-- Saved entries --

----------

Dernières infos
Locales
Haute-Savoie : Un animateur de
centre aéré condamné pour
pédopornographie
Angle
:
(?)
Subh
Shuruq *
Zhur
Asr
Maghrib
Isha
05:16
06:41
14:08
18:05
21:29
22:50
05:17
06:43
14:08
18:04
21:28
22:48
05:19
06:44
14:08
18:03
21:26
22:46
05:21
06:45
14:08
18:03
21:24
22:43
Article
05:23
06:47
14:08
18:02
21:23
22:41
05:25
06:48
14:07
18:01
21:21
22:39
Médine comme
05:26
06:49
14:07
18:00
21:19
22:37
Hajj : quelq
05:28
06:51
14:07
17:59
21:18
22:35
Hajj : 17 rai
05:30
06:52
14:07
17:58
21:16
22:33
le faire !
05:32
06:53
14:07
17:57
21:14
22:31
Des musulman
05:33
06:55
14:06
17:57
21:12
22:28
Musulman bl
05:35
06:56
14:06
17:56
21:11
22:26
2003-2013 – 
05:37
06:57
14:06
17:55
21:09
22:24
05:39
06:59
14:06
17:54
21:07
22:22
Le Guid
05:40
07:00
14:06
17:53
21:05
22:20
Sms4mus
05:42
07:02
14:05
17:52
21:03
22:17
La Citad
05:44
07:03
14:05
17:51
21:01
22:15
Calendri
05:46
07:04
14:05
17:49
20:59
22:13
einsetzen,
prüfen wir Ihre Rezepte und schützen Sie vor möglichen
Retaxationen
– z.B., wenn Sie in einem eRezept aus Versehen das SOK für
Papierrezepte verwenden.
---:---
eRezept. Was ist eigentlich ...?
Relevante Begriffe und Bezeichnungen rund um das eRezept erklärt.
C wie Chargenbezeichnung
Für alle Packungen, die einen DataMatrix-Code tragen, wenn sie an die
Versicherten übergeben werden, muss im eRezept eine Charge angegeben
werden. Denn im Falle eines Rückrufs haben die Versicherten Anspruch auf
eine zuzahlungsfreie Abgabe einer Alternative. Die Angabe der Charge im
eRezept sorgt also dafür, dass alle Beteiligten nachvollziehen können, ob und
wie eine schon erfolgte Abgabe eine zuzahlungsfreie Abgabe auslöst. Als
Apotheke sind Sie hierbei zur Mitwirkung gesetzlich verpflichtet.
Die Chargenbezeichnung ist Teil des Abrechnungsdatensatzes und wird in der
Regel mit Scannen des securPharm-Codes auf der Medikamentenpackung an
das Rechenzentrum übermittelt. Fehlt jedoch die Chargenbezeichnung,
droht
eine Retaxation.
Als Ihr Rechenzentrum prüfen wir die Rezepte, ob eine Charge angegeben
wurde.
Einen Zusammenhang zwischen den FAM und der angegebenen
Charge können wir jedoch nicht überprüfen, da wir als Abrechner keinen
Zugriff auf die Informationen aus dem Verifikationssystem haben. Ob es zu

----------

-- ASSIGNED TASK --
In how many lines of the records does the word "Versicherten" appear? Reply with the number only.

-- SOLVED EXERCISE --
2